**ASSIGNED TASK:**
The answer is an exact repetition of every entry, with all images left out.

**DATA FOR PROCESSING:**

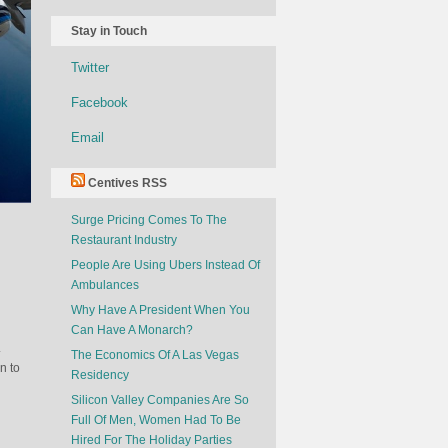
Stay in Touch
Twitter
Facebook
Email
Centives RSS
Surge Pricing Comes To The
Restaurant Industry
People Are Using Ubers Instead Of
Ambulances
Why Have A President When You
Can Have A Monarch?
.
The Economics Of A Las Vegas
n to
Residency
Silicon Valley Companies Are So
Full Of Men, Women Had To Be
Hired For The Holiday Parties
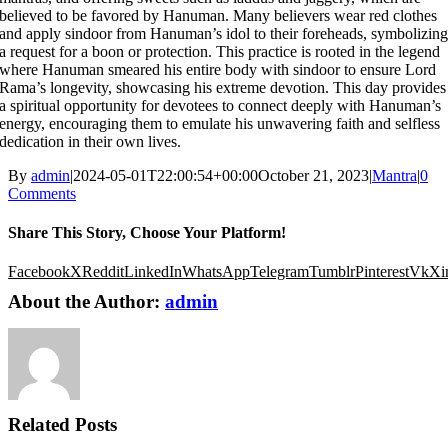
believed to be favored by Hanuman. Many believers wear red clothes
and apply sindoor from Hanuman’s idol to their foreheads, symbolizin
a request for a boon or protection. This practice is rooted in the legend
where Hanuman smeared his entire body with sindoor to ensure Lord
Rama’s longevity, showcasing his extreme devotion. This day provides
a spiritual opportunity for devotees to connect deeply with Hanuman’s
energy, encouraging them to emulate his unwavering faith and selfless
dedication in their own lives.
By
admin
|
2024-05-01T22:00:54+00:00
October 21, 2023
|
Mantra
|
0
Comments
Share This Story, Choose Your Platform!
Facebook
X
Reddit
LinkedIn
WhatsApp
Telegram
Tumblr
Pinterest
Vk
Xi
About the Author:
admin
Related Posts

**EXERCISE RESPONSE:**
Stay in Touch
Twitter
Facebook
Email
Centives RSS
Surge Pricing Comes To The
Restaurant Industry
People Are Using Ubers Instead Of
Ambulances
Why Have A President When You
Can Have A Monarch?
.
The Economics Of A Las Vegas
n to
Residency
Silicon Valley Companies Are So
Full Of Men, Women Had To Be
Hired For The Holiday Parties
believed to be favored by Hanuman. Many believers wear red clothes
and apply sindoor from Hanuman’s idol to their foreheads, symbolizin
a request for a boon or protection. This practice is rooted in the legend
where Hanuman smeared his entire body with sindoor to ensure Lord
Rama’s longevity, showcasing his extreme devotion. This day provides
a spiritual opportunity for devotees to connect deeply with Hanuman’s
energy, encouraging them to emulate his unwavering faith and selfless
dedication in their own lives.
By
admin
|
2024-05-01T22:00:54+00:00
October 21, 2023
|
Mantra
|
0
Comments
Share This Story, Choose Your Platform!
Facebook
X
Reddit
LinkedIn
WhatsApp
Telegram
Tumblr
Pinterest
Vk
Xi
About the Author:
admin
Related Posts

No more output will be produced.